Please or Thanks?

Bill Rogers (2007)- Education Consultant and Author of Behaviour Management-A Whole School Approach and Mark Davidson (2009)- Manager of the classroom profiling program-Education Qld, believe that saying 'thanks' instead of 'please' provides students with the belief that you aren't asking them to do something but have already thanked them for doing it......confused?

Here is an example:-

"John, ...(pause), looking here, Thanks"

This does three things:-

1. You have already gained John's attention by addressing him by name.

2. By saying 'thanks' instead of 'please' you have already given him the expectation that he will do as you have asked, as you have already thanked him for complying.

3. Rogers (2006, p.4) believes that 'The tactical pause' is one of the most effective strategies you can use:- The effect of the pause is important, as John will have to take a couple of seconds to realise you have called his name, and so by pausing it allows him to hear the next few words that you are saying.

Here is another example:-

"Mary...(pause) that paper needs to go in the bin, thanks.

Mary can't argue with you because you haven't given her the opportunity to respond. You are not 'asking' her to pick up the paper, you are expecting her to pick up the paper and you have already thanked her for doing so.

Try this one:-

"Greg...(pause) here thanks."

Again you are not asking Greg to come to you, you expect him to come to you, and by already thanking him he really doesn't have a choice.

By saying please you are asking (pleading) him to do something, this gives the student many opportunities to say no or simply not comply.

Let's look at the same examples as above but saying please.

"John, please look here"

Saying it like this, John can simply ignore you ( and probably will). You are asking him to look at you and this gives him the choice to comply or not.

"Mary, could you please pick that paper up and put in the bin."

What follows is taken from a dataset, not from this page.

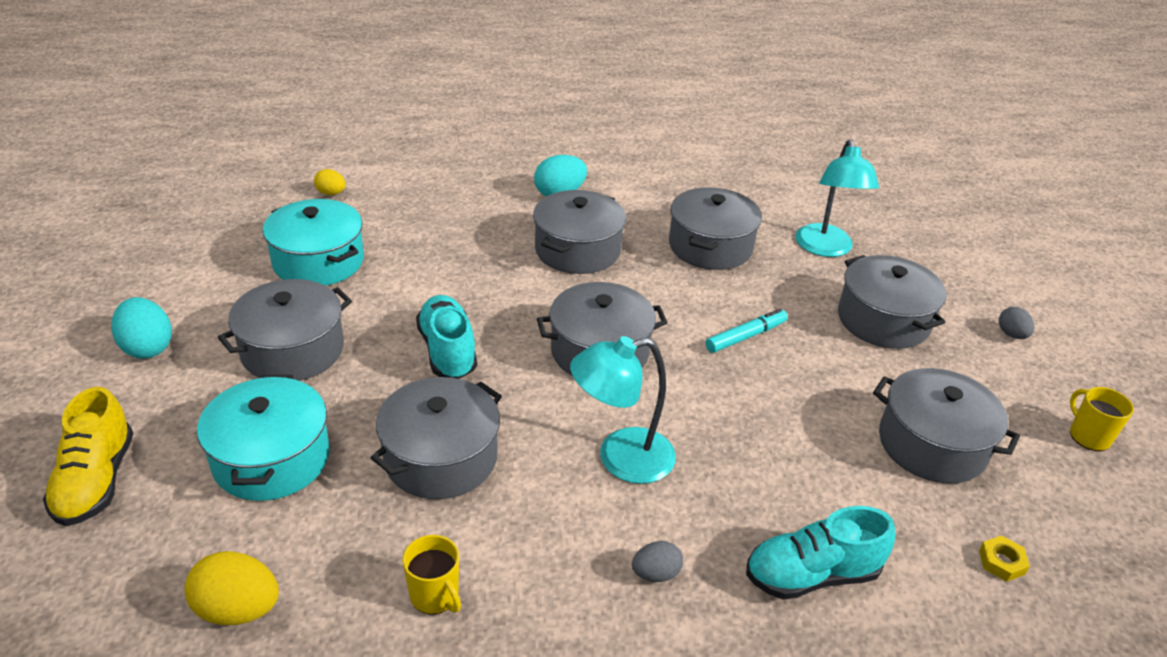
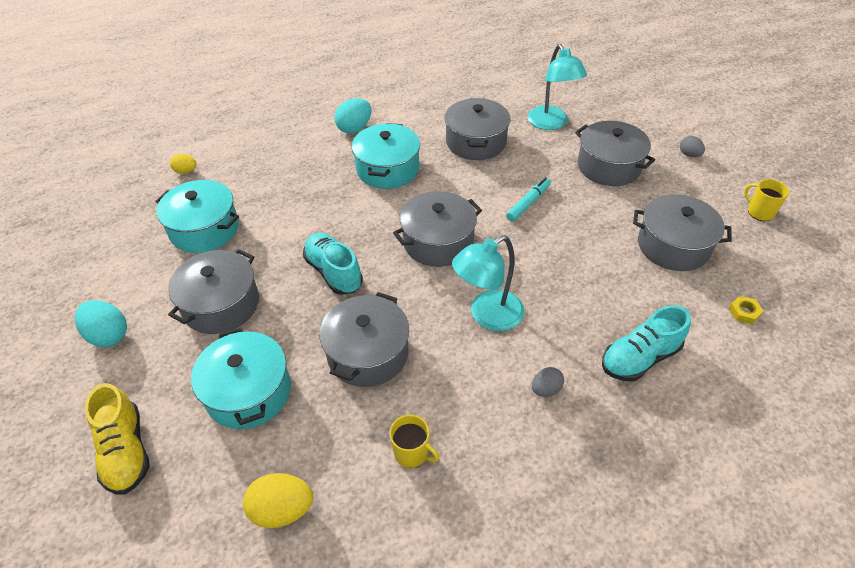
camera: 15 degrees left, 10 degrees up
(577, 250) = (387, 169): grey pot -> turquoise pot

Mary will probably argue that the paper isn't hers, that she didn't put it there, or she will simply ignore you. This will lead to         " Mary, I told you to pick up that paper!" and Mary retaliating with an argument.

"Greg, could you come here please."

This gives Greg the chance to say No! ( or possibly even worse). If Greg thinks he is already in trouble with you, then he is already less likely to comply to your pleading.

Good luck, I'm sure you will be pleasantly surprised at how effective this is.